Expats living in Australia could find themselves caught up in the confusion over the decision by American President Trump to deny entry to people from seven, mainly Muslim, countries in an immigration crackdown.

They are being advised that if they are looking to travel to the United States for work or to visit family and friends and they have a passport from, were born in, or have dual citizenship of the banned countries they may be turned back or even detained and questioned.

Donald-TrumpIt has created confusion for people with connections to the seven countries; Iran, Iraq, Libya, Somalia, Sudan, Syria and Yemen and despite worldwide condemnation the Department of Homeland Security has confirmed that the ban remains in place.

Those looking to travel to the US in the coming weeks who do not yet have a visa are likely to find that are unable to get one with the American Embassy and consulates in Australia already refusing applications. Students wishing to travel to the US could also be affected.

In one high profile case a schoolboy from Melbourne who was born in Australia but has dual Iranian citizenship has been refused a visa to go on a school trip to visit Orlando and Washington.

There is confusion at Australian airports as passengers with valid visas not allowed to board flights to the US and those that do facing not being allowed in to the US at the other end.

The Australian Government's Smarttraveller website has updated its notifications warning travellers to the US about the controversial new rules. It explains that citizens of the seven banned nations will no longer be allowed to apply for the standard electronic travel authorisation (ETSA) which travellers must complete before heading to the US.
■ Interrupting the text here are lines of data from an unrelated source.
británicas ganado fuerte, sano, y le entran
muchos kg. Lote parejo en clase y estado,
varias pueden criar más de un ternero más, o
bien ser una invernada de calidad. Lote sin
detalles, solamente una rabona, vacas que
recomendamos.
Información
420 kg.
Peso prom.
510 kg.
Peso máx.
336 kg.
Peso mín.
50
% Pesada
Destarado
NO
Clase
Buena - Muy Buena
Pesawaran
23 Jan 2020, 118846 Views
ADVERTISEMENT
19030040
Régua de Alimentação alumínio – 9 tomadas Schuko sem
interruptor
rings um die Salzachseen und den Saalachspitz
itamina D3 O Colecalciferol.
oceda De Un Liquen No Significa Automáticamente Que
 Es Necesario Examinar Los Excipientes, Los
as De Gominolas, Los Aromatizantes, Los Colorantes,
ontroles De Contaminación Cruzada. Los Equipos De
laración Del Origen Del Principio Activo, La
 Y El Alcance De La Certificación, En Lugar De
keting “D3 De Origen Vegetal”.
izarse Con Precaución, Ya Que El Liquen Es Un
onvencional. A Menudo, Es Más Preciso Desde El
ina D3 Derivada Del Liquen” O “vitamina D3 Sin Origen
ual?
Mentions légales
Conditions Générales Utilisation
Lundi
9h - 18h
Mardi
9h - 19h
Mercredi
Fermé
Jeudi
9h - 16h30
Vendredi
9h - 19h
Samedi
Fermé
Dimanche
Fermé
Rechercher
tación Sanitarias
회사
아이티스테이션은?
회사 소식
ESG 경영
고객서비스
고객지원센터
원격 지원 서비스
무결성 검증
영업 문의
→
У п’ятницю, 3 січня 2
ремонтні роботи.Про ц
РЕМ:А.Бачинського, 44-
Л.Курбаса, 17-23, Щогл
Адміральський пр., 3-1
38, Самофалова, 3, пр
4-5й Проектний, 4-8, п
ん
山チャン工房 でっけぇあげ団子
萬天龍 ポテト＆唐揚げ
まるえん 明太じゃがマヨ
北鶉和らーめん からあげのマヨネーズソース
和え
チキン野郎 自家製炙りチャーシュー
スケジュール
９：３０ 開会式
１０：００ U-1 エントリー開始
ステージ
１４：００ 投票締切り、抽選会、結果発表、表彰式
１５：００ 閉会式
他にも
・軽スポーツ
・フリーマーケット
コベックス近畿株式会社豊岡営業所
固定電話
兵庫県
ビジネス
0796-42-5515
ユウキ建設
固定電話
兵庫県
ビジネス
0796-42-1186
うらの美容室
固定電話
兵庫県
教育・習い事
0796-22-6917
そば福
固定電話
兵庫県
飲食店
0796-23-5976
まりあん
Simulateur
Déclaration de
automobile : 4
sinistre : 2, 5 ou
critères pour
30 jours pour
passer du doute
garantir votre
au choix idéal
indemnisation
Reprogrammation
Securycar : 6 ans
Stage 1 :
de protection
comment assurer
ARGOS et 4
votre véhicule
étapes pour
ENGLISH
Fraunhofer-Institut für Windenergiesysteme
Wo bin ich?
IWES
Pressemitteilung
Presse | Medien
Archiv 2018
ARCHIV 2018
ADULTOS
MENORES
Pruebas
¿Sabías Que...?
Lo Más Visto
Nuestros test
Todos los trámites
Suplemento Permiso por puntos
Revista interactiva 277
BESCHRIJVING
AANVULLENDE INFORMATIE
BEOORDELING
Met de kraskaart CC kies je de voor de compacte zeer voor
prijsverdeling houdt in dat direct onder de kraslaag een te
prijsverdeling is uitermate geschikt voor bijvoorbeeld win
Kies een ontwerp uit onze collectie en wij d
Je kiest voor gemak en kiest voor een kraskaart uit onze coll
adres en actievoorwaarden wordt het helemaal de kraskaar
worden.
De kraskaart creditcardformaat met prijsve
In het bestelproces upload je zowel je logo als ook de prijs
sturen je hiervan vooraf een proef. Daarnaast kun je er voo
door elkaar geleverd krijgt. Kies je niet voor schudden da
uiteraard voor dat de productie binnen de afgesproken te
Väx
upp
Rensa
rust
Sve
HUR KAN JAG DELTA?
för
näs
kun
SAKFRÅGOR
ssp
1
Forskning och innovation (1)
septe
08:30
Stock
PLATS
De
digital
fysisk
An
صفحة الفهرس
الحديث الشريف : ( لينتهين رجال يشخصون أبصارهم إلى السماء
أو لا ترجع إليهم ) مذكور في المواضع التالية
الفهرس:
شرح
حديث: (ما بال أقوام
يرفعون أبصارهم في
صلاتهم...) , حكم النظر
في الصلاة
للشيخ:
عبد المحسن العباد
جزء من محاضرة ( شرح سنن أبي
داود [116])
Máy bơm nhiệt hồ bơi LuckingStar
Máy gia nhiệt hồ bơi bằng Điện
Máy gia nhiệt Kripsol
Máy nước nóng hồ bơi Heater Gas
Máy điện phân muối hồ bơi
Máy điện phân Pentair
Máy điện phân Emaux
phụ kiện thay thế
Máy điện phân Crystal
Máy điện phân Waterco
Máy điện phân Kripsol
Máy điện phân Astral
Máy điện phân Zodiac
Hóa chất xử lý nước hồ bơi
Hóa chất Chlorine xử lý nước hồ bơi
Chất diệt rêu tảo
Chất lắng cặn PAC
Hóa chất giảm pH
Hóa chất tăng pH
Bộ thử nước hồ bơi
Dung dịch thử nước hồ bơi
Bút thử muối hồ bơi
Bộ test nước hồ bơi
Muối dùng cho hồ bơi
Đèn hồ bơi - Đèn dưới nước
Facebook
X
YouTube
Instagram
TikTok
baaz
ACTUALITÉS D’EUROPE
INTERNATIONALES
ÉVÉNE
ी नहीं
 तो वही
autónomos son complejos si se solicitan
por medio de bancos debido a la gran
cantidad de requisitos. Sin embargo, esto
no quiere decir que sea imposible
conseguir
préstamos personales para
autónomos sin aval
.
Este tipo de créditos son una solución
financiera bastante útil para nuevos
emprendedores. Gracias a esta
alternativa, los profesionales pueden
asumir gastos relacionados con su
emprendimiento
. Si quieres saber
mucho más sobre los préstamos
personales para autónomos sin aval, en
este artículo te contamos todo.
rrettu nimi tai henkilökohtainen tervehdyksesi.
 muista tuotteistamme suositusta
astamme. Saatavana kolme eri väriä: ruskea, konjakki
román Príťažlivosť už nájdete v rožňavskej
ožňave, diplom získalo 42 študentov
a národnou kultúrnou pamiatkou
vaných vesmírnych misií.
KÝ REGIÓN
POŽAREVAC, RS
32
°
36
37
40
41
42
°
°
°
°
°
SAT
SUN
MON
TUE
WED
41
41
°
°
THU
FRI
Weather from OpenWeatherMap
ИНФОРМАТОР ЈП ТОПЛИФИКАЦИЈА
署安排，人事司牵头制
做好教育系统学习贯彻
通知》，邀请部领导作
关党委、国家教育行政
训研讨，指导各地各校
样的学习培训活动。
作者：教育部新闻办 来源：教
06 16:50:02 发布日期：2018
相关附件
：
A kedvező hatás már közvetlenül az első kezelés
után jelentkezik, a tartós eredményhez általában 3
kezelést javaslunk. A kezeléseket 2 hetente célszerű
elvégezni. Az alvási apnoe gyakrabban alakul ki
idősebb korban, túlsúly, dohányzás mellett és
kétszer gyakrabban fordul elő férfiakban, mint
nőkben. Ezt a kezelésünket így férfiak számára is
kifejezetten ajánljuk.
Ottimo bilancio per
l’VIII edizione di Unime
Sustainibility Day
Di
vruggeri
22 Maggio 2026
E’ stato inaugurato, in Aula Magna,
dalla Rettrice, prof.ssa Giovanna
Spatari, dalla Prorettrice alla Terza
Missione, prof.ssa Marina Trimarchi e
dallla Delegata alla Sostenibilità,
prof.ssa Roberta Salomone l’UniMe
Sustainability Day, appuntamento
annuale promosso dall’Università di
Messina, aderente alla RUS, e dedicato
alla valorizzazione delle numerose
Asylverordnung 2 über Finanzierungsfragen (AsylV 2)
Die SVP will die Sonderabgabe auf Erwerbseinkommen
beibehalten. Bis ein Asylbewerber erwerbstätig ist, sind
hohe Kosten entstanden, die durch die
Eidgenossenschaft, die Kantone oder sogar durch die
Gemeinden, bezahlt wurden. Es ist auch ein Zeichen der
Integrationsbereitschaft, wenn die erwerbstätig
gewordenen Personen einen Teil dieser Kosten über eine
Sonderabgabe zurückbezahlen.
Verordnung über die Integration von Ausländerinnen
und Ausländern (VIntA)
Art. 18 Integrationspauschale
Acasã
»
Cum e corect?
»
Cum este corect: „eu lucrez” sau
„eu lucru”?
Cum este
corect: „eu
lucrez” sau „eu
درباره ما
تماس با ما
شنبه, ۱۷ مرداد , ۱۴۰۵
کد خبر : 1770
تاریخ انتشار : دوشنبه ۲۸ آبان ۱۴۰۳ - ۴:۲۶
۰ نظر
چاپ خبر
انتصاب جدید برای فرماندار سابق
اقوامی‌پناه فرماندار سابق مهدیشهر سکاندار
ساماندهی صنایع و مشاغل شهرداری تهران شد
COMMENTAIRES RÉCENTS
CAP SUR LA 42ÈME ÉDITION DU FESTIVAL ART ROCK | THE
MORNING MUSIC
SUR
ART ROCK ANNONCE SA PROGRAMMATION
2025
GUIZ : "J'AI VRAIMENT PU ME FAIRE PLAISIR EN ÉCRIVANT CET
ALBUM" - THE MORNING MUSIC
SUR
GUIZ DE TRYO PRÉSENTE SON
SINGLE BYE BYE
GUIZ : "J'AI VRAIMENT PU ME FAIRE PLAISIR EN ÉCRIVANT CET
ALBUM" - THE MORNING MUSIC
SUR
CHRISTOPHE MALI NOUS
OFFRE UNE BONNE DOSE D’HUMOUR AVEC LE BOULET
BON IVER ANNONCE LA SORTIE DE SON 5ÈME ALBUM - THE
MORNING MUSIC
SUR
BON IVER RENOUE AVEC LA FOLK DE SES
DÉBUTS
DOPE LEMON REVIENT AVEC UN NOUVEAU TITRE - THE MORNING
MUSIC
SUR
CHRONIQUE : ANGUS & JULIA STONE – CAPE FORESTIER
The ETSA is an online application that determines entry eligibility based on security or police risks and even those who have previously been issued with an ETSA are likely to have it revoked.

Australian airline Qantas said that due to the change to US entry conditions it will try to help affected customers and offer refunds if necessary for people unable to travel who have already booked their flights while Virgin Australia is advising international travellers to ensure they have the documentation required to enter the US.

'Travellers are advised that visa and other entry and exit conditions can change at short notice. Travellers should contact the nearest Embassy or Consulate of the United States for the most current information,' said an Australian Foreign Office spokesman.

'The Australian Embassy in Washington is engaging with US officials on the potential implications of the suspension for Australian travellers, including dual nationals,' he added.